Susan Twist as Mrs Purdy appeared in long, black, shroud-like clothing and bonnet, reminiscent of one of those distantly remembered and terrifying primary school teachers of years ago, employed to devour children. Only her spotless white apron, like that of Mrs Gascoigne, indicates the domestic focus of life for the women in the colliery world at this time. Mrs Purdy, however, is more like an Old Mother Riley figure with her dreaded fixed expression, as she tells the tale of her own daughter. There is humour and deep poignancy in this scene and one sensed the audience’s response to the humour, yet not entirely wanting to laugh with it. Someone, off-stage, not to be heard, was suffering as the mother recounted the reason for her visit to the home of Mrs Gascoigne. It takes skill to manage such tension and this production controlled it well.

 

The programme to this production usefully reproduces an essay by Richard Eyre (since knighted) from The Guardian (11th Sept. 2002) in which we are reminded how much Lawrence felt his plays were breaking new ground by focusing upon working-class life. In some respects one could add to this the power of previously established figures in the world of theatre for whom working-class issues seemed not to match the expected grandeur of classic tragic drama. George Bernard Shaw is an exception, of course; but Lawrence turned his back on the established figures. Indeed, whilst watching the performance I was at times reminded more of Sean O’Casey’s Juno and the Paycock because in both playwrights, Lawrence and O’Casey, we hear an authentic speaking voice, issues of power, dependency, deceptions and fears shot through with a humour that is almost unselfconscious against social and political conditions beyond the stage that, by their very absence, are powerfully present controlling forces in the social situation of the stage.

■ Excerpted data ■
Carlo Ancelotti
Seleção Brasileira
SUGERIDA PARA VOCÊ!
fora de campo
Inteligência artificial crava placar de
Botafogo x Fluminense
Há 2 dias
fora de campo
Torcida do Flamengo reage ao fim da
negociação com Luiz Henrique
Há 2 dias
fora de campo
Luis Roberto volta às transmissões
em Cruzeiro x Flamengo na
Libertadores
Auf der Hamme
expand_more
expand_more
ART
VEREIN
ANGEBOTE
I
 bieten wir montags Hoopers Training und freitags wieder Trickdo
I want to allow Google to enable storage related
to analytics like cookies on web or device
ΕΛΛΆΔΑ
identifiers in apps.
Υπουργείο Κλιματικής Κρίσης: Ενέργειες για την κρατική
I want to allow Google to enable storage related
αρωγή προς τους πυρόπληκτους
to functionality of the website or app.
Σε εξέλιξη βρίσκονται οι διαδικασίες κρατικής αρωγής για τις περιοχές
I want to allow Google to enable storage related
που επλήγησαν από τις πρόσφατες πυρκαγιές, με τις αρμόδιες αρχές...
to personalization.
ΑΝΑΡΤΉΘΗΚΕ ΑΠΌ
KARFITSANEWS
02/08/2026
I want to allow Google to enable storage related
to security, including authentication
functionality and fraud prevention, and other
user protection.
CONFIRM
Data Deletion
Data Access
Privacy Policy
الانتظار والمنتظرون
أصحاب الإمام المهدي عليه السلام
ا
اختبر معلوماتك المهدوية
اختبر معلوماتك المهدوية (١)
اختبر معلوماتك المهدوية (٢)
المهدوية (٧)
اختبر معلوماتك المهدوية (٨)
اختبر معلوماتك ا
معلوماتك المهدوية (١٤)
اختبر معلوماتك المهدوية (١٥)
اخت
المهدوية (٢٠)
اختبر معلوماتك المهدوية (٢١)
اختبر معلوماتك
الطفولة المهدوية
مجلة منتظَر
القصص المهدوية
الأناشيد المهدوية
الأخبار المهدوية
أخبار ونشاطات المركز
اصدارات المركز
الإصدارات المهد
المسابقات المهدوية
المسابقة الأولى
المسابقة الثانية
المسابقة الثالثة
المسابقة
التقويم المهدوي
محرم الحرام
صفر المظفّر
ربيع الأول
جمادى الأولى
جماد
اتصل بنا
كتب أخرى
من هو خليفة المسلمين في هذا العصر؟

■ Exercises to complete ■
- A) Answer these questions from the theatre review:
(i) What color is Mrs Purdy's apron?
(ii) In which newspaper did Richard Eyre's essay first appear?
(iii) Which Sean O'Casey play did the reviewer recall while watching the performance?
- B) Replace "fora de campo" with "fora do campo" in the records, from the first line through the line with "الانتظار والمنتظرون", and give those lines again with nothing else changed.

■ Per-task answers ■
- A)
(i) White.
(ii) The Guardian.
(iii) Juno and the Paycock.

- B)
Carlo Ancelotti
Seleção Brasileira
SUGERIDA PARA VOCÊ!
fora do campo
Inteligência artificial crava placar de
Botafogo x Fluminense
Há 2 dias
fora do campo
Torcida do Flamengo reage ao fim da
negociação com Luiz Henrique
Há 2 dias
fora do campo
Luis Roberto volta às transmissões
em Cruzeiro x Flamengo na
Libertadores
Auf der Hamme
expand_more
expand_more
ART
VEREIN
ANGEBOTE
I
 bieten wir montags Hoopers Training und freitags wieder Trickdo
I want to allow Google to enable storage related
to analytics like cookies on web or device
ΕΛΛΆΔΑ
identifiers in apps.
Υπουργείο Κλιματικής Κρίσης: Ενέργειες για την κρατική
I want to allow Google to enable storage related
αρωγή προς τους πυρόπληκτους
to functionality of the website or app.
Σε εξέλιξη βρίσκονται οι διαδικασίες κρατικής αρωγής για τις περιοχές
I want to allow Google to enable storage related
που επλήγησαν από τις πρόσφατες πυρκαγιές, με τις αρμόδιες αρχές...
to personalization.
ΑΝΑΡΤΉΘΗΚΕ ΑΠΌ
KARFITSANEWS
02/08/2026
I want to allow Google to enable storage related
to security, including authentication
functionality and fraud prevention, and other
user protection.
CONFIRM
Data Deletion
Data Access
Privacy Policy
الانتظار والمنتظرون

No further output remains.